After “Hello”, the first thing the rep said was, “Based on our conversation, the best thing to suit your needs is…” A freaking upsell to open the conversation. Buddy, you don’t know my needs. You’re here to run a calendar. I hate people.
No, I don’t want Triple Play. Your phone service isn’t cheaper than I’m paying now.
No, I don’t want a zillion channels. I have Netflix and a Roku.
No, I will not pay modem rental. I bought my own for $50 instead of paying you $7/month for it.
No, I don’t want equipment protection. The box will be on my dresser, out of reach. If it breaks on its own, I’ll return it.
Yes, I do want the deal to last the entire year–per the ad–instead of the 6 months you’re trying to change it to.
Great! Now my choices are a) pay $10 to have the new cable box shipped, b) pay $30 for a tech to come over and plug in 2 cables, c) drive to the cable office and pick up the box. I’ll take the 15 minute drive and combine it with lunch with my wife, thanks. I have to go there for the cablecard, anyway, since that’s not something you ship.

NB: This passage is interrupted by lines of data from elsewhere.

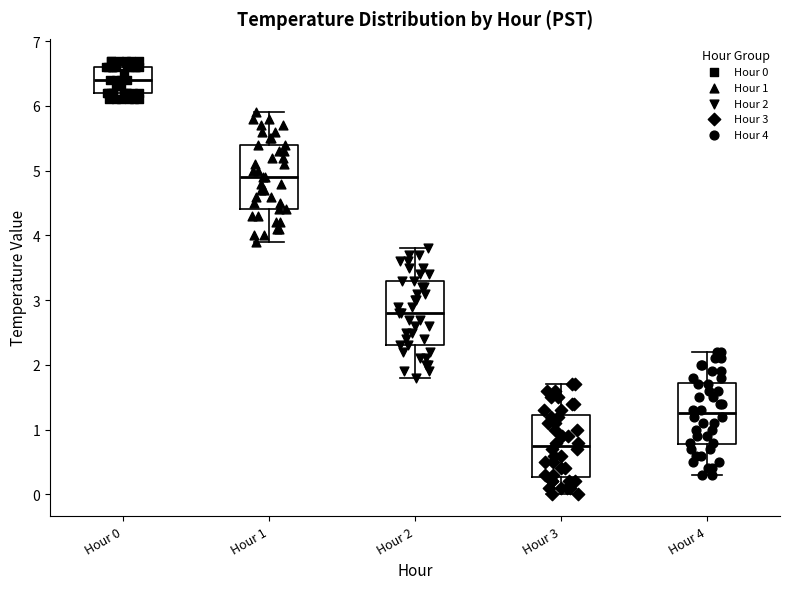

Reading left to right, transcribe this box plot: for each box, give where its median line is, the range the box spans, and where its two whiskers end, as read against the y-axis. The values are not printed on the chart, so give them approximately, as read against the axis.

Hour 0: median 6.4, box 6.2 to 6.6, whiskers 6.1 to 6.7
Hour 1: median 4.9, box 4.4 to 5.4, whiskers 3.9 to 5.9
Hour 2: median 2.8, box 2.3 to 3.3, whiskers 1.8 to 3.8
Hour 3: median 0.8, box 0.3 to 1.2, whiskers 0.0 to 1.7
Hour 4: median 1.3, box 0.8 to 1.7, whiskers 0.3 to 2.2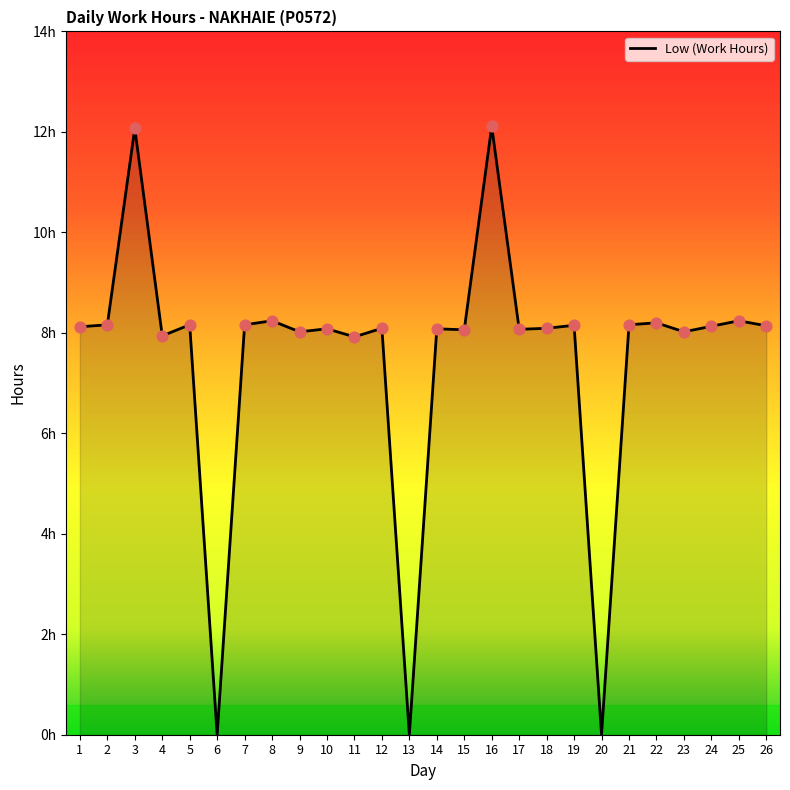

Which has a higher value, 25 or 2?

25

Wait a second! Going to the store means we’re going to cancel everything we’ve just done? And the store doesn’t have access to this deal, either? Nevermind, I’ll take the shipping charges.
WTF?
So, it’s off to the store to get my card, but not the box that will ship from that store. After a 30 minute wait, the wonderful(no sarcasm) lady behind the counter was happy to give me a card. Unfortunately, the rep from the previous night had entered the wrong deal, with a note on the account mentioning the correct one. Because that’s how computers and automated billing systems work. His plan left an error on the account that prevented anything new from being added, like my cablecard.
Grr.
Double guh-errr.
Let’s cancel everything from the previous night. There’s a better deal.
We got the same package for $49.99/month for a year, then $69.99/month for another year, with HBO for $5/month. I got to leave with my card and my box. Wee! I love you, lady!
Comcast, seriously, WTF?
Now, if I could just get Tivo to recognize the channel lineup for Digital Economy.